Could you have an arrangement with the childminder where he is welcome to call to check they're in and then collect her from there? Then the childminder (important if he's not reliable and might forget and let you go to collect her from CM) will send you a text to say ou DD has been picked up and you know to collect her from him.

That way you're not relying on him to be on time or anything, but you aren't 'stopping' him (in his view) from spending time with DD.

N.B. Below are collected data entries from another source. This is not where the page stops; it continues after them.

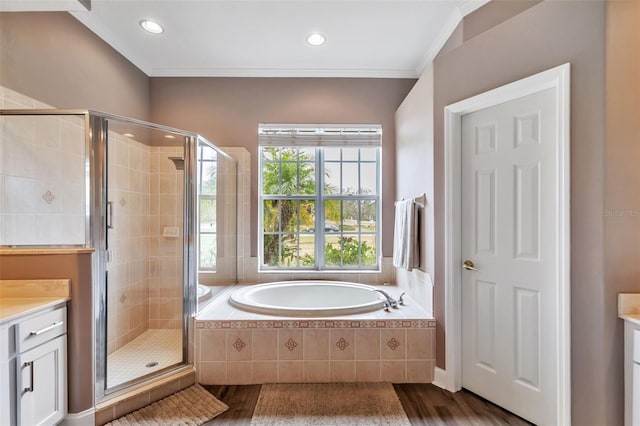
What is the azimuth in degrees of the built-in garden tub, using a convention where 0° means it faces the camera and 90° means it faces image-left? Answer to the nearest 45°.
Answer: approximately 0°

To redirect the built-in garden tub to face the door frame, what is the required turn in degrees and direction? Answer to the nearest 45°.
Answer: approximately 90° to its left

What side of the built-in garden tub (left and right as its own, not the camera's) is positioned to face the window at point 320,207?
back

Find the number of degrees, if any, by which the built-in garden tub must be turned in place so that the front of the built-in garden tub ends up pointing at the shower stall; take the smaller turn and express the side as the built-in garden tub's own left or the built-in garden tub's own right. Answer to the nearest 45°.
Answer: approximately 90° to the built-in garden tub's own right

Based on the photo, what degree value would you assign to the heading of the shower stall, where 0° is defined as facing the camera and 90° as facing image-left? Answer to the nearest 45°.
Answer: approximately 315°

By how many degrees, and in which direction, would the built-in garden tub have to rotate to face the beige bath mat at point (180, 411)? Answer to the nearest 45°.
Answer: approximately 90° to its right

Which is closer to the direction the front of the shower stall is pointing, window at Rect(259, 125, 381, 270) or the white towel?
the white towel

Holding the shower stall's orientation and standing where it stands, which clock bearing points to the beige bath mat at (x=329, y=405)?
The beige bath mat is roughly at 12 o'clock from the shower stall.

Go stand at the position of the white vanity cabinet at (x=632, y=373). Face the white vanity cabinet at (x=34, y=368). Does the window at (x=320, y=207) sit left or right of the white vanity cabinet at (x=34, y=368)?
right

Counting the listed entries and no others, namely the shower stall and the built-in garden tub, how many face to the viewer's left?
0

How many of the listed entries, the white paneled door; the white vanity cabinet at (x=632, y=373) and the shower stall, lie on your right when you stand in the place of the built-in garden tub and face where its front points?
1
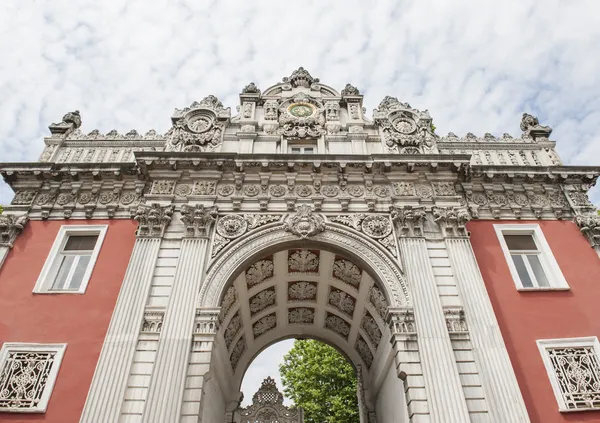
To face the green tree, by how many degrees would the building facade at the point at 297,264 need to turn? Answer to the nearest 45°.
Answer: approximately 180°

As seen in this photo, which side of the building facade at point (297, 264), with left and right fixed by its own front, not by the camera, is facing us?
front
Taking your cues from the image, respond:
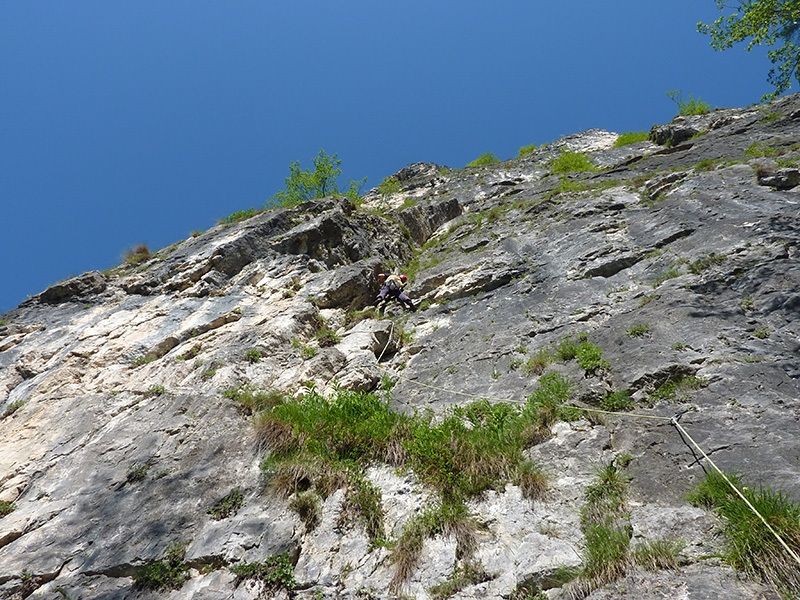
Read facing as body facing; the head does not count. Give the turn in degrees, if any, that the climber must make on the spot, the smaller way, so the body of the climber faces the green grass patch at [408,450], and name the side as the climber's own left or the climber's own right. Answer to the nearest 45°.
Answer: approximately 180°

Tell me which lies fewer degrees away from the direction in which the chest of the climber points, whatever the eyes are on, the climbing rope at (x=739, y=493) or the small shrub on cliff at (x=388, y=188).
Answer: the small shrub on cliff

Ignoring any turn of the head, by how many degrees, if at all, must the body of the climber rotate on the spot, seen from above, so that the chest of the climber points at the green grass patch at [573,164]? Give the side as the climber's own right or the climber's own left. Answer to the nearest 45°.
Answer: approximately 45° to the climber's own right

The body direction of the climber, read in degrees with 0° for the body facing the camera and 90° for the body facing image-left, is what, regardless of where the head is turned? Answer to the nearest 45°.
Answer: approximately 180°

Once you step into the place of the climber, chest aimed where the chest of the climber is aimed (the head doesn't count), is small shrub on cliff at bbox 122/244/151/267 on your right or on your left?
on your left

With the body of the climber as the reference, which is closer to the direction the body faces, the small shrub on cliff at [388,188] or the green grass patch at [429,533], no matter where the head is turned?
the small shrub on cliff

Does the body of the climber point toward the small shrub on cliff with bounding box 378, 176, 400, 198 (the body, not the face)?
yes

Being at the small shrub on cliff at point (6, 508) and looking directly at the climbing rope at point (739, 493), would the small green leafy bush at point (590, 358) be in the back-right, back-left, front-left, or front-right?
front-left

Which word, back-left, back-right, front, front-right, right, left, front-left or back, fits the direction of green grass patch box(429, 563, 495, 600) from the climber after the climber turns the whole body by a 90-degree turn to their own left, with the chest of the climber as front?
left

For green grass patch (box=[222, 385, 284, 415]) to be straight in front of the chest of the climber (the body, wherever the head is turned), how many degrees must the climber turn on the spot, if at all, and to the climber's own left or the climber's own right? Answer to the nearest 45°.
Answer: approximately 135° to the climber's own left

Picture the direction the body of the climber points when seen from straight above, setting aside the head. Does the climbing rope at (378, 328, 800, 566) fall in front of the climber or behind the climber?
behind

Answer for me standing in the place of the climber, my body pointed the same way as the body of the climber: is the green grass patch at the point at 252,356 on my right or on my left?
on my left

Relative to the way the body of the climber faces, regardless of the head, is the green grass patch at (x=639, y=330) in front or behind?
behind

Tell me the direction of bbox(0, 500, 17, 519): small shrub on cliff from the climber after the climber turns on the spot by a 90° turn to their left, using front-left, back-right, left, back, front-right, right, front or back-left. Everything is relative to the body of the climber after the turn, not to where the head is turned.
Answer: front-left
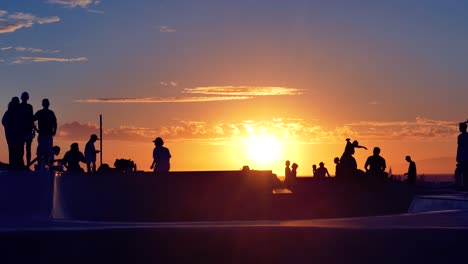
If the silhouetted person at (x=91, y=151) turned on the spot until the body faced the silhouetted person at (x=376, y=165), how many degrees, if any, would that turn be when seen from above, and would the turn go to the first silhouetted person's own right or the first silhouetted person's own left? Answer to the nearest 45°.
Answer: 0° — they already face them

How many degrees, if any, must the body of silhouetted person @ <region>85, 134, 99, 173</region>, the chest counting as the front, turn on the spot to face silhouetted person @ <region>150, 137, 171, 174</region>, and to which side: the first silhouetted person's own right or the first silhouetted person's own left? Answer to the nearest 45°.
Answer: approximately 45° to the first silhouetted person's own right

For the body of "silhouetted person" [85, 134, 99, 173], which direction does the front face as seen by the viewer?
to the viewer's right

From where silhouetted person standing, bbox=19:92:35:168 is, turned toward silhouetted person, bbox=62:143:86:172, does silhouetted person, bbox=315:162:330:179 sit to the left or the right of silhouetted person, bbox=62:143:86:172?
right

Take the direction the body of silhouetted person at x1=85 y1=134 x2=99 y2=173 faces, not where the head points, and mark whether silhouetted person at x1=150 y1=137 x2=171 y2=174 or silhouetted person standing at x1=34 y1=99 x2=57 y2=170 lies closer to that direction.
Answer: the silhouetted person

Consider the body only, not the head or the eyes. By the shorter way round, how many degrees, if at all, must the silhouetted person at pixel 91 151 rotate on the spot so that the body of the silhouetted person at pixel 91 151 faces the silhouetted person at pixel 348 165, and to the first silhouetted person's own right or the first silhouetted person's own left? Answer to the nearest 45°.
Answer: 0° — they already face them

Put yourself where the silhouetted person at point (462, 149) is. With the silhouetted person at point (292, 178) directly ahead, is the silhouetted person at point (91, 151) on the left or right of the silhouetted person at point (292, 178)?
left

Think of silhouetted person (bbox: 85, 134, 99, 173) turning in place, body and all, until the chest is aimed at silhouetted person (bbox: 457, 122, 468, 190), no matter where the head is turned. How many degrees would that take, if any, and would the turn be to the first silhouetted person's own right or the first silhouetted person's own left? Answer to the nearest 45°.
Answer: approximately 45° to the first silhouetted person's own right
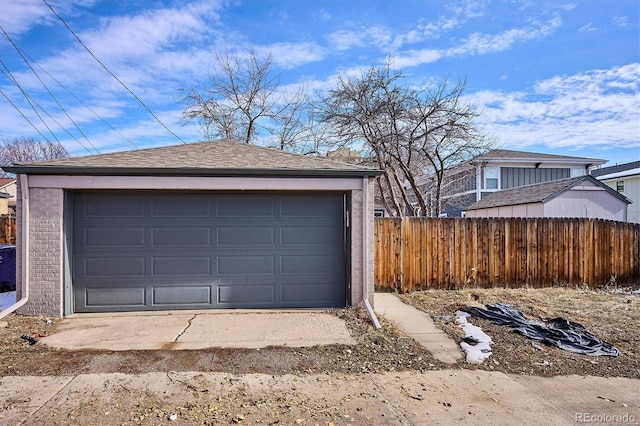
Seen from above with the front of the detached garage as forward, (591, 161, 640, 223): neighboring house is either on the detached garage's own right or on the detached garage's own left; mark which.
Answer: on the detached garage's own left

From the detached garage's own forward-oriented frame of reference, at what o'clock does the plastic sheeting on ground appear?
The plastic sheeting on ground is roughly at 10 o'clock from the detached garage.

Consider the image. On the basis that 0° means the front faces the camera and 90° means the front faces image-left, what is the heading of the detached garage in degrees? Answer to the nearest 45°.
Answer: approximately 0°

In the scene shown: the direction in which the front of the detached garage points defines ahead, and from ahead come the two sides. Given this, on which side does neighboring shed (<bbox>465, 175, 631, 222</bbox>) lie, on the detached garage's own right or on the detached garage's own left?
on the detached garage's own left

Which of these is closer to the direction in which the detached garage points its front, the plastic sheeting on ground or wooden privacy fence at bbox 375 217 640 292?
the plastic sheeting on ground

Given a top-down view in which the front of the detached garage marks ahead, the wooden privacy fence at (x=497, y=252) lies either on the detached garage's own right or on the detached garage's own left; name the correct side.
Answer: on the detached garage's own left

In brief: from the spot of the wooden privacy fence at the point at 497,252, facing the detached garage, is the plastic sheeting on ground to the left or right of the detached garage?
left
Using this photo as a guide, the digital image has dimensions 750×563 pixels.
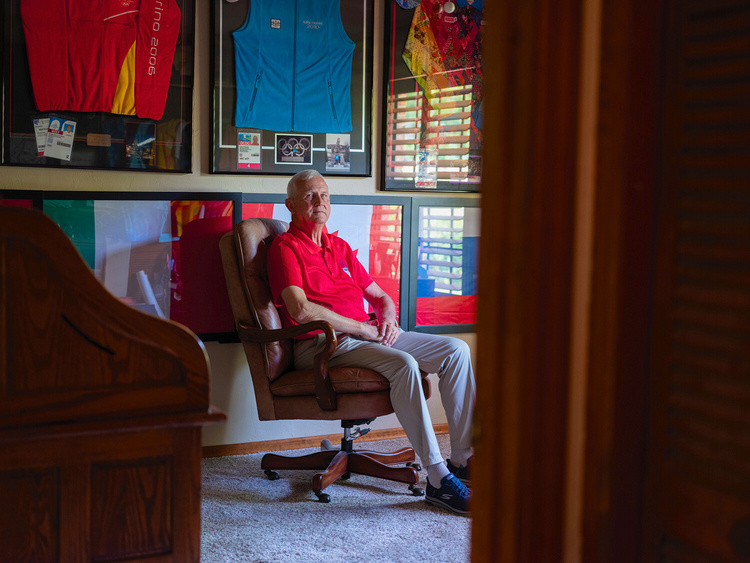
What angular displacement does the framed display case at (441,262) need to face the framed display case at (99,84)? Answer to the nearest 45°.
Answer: approximately 45° to its right

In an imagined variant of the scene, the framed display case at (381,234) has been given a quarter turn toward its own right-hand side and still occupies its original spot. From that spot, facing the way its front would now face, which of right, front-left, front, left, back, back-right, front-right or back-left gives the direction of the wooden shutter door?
left

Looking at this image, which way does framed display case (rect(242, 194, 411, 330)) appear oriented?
toward the camera

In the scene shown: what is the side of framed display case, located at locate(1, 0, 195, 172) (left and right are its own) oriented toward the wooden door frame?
front

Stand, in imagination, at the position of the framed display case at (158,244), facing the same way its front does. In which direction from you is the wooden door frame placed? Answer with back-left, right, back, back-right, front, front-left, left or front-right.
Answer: front

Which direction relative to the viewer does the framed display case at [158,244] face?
toward the camera

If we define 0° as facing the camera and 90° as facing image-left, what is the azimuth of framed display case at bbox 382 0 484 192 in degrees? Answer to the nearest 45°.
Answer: approximately 0°

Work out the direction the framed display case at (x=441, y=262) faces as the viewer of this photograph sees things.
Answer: facing the viewer
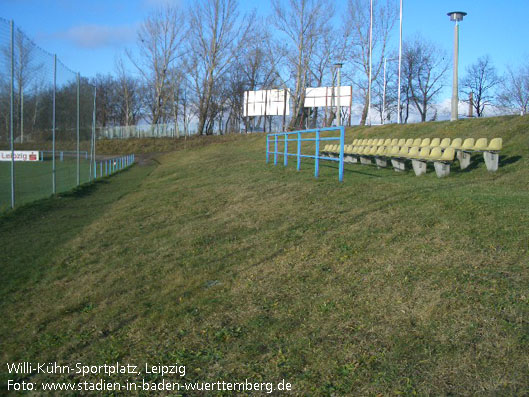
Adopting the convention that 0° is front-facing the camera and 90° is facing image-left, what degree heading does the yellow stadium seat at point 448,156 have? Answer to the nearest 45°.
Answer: approximately 45°

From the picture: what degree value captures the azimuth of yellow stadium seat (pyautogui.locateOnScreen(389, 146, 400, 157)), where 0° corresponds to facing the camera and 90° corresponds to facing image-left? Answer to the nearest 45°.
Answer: approximately 45°

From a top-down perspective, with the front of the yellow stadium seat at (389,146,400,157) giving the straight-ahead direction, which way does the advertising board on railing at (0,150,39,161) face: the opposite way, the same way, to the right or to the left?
to the left

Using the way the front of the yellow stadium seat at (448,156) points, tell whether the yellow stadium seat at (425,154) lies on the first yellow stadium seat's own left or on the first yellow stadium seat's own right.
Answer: on the first yellow stadium seat's own right

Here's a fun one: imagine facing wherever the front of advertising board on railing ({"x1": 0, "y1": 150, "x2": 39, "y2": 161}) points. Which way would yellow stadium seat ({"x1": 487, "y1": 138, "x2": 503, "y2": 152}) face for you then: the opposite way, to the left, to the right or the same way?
to the right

estuaryfairy · 17/11/2008 14:49

The days she'll be going to the CM aren't his access days, so he won't be missing out on seeing her. I've told him that I need reliable childcare and he isn't it, so she'll be going to the CM. I'm not against him picking her up from the CM and looking after her, but I can't afford for him to be my only childcare option because he will let me down.
I have spoken to him about his '50% custody' threat. He was under the impression that he would automatically get 3.5 days shared residency if he went part time . When I pointed out he'd have to hire and pay a solicitor, take me to court and was very unlikely to get it because DD is settled and happy as she is, he wasn't so adamant about it, stupid twat.

OP posts:
Lovesdogsandcats · 18/11/2008 09:49

Can I just say that I personally did have a word with ex's mother, who was more reasonable then expected. She is now on our 'side' as in me and dc, and she thinks her own son is a dick, so if she is a reasonable woman, why not/

Lovesdogsandcats · 18/11/2008 10:05

it is totally up to you what childcare arrangements you make in YOUR time! How bloody dare he try and tell you how you care for her!
As for shared custody, he wont get it

glitterfairy · 18/11/2008 10:31

Agree with custardo!

Dont tell him so much and make sure you keep contact with him to the bare minimum. Do not phone his mother, tempting but not a good idea. Absolutely write down every time he is late, fails to turn up or lets your dd down. If it ever comes to court it will make a difference.

You sound as though things are sorted and what you do and who looks after your dc in your time are your business.